1 The available application domains currently are:

  • Astrophysics: a branch of space science that applies the laws of physics and chemistry to seek to understand the universe and our place in it. The field explores topics such as the birth, life and death of stars, planets, galaxies, nebulae and other objects in the universe.
  • Audio: a process of transforming, exploring, and interpreting audio signals recorded by digital devices.
  • Computer vision: a field of artificial intelligence (AI) that enables computers and systems to derive meaningful information from digital images, videos and other visual inputs — and take actions or make recommendations based on that information.
  • Graphs: data structures that can be ingested by various algorithms, notably neural nets, learning to perform tasks such as classification, clustering and regression.
  • Natural language processing: a branch of computer science—and more specifically, the branch of artificial intelligence or AI—concerned with giving computers the ability to understand text and spoken words in much the same way human beings can.
  • Reinforcement learning: a machine learning training method based on rewarding desired behaviors and/or punishing undesired ones.
  • Semantc web: a vision about an extension of the existing World Wide Web, which provides software programs with machine-interpretable metadata of the published information and data.
  • Sequential: the process of producing a sequence of values from a set of input values.

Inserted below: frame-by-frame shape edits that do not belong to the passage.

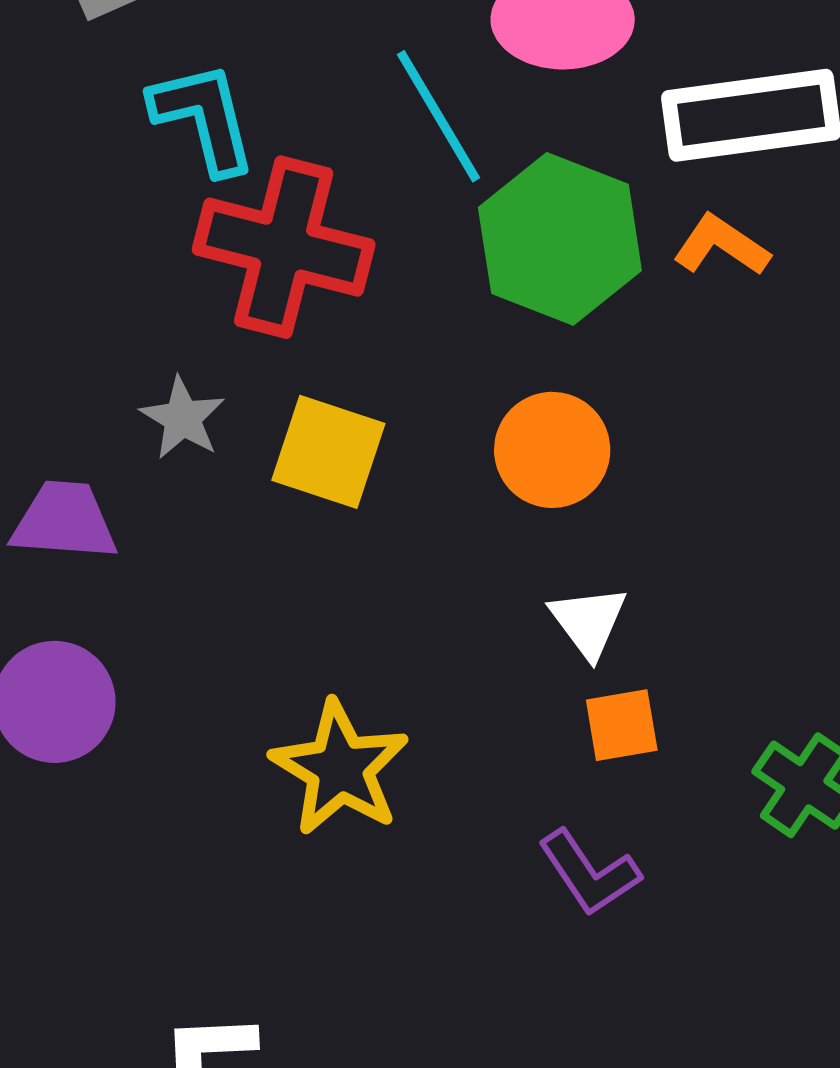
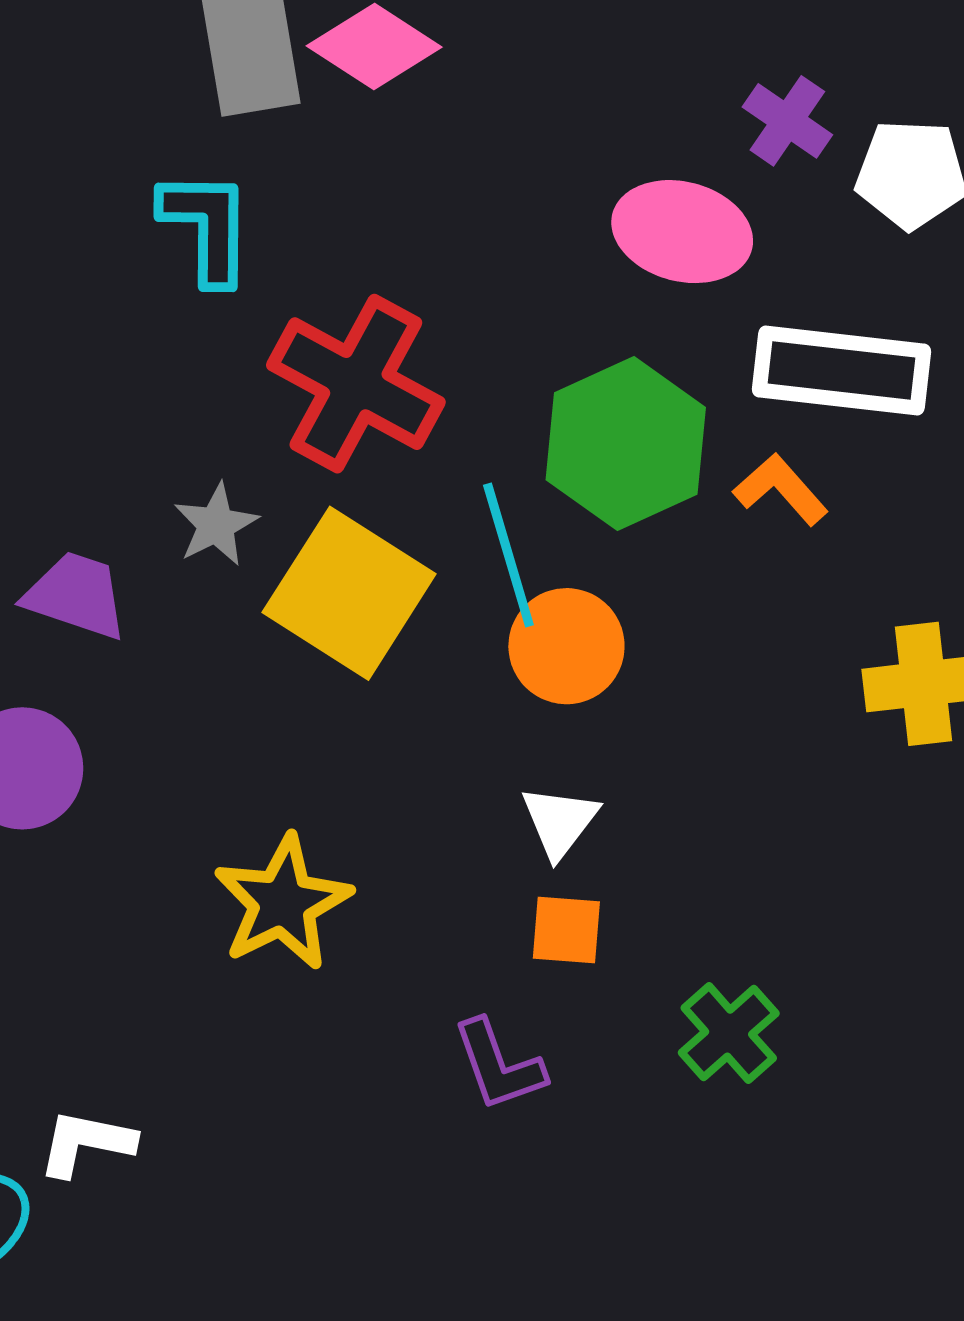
cyan line: (438, 116) -> (508, 555), moved
cyan L-shape: (204, 118) -> (207, 227), moved
yellow square: (328, 452) -> (349, 593), size x1.4

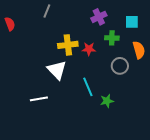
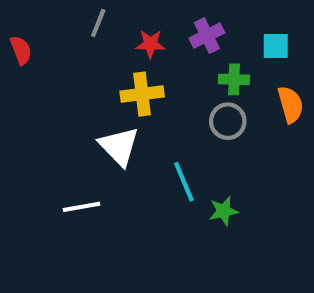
red star: (89, 49) -> (150, 44), moved
gray circle: (120, 66) -> (228, 121), moved

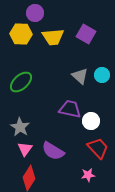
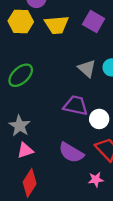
pink triangle: (25, 149) -> (25, 150), turned 35
purple semicircle: (53, 151) -> (71, 153), moved

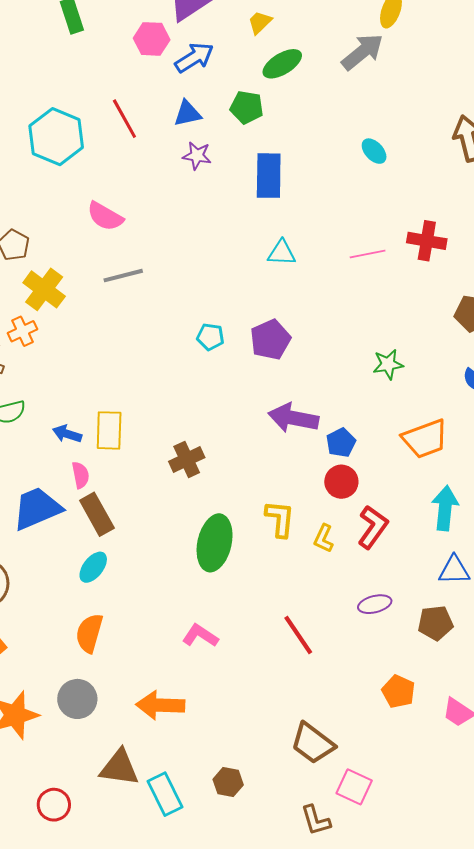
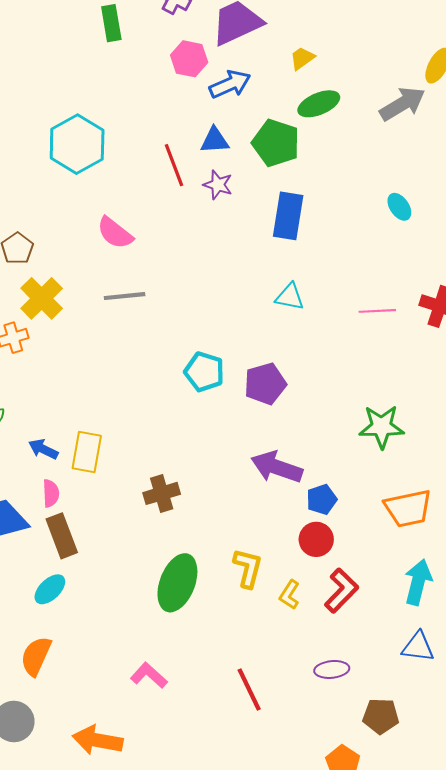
green pentagon: (247, 107) -> (276, 143), size x1.4
red line: (124, 119) -> (174, 165), moved
cyan pentagon: (210, 337) -> (204, 372), size x1.4
green star: (388, 364) -> (382, 427), size x1.4
brown pentagon: (435, 623) -> (381, 716), moved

Used Technologies and Standards

GitHub API

We use the Github's API to retrieve some of metadata fields indicated above, like name, license changelog and releases of a software component.

Scikit Learn

Scikit Learn is a powerful machine learning framework that provides a variety of methods for supervised and unsupervised learning. We use some of these classifiers to train sentence-based models to detect software description, citation, installation instructions and invocation commands.

Wordnet

Wordnet is a public lexical database which we use to find synonyms of common headers used when describe software.

JSON

The JavaScript Object Notation (JSON) is a syntax for storing and exchanging data commonly used by Web developers. We use JSON to serialize our results.

RDF

We use the Resource Description Framework (RDF) to serialize our results. We currently provide two different serializations: JSON-LD and Turtle. The main difference between the JSON and RDF serializations is that they are simpler and do not incorporate the confidence of the results.

SOMEF uses the Software Description Ontology, which extends Schema.org and Codemeta. We also support a Codemeta-specific export.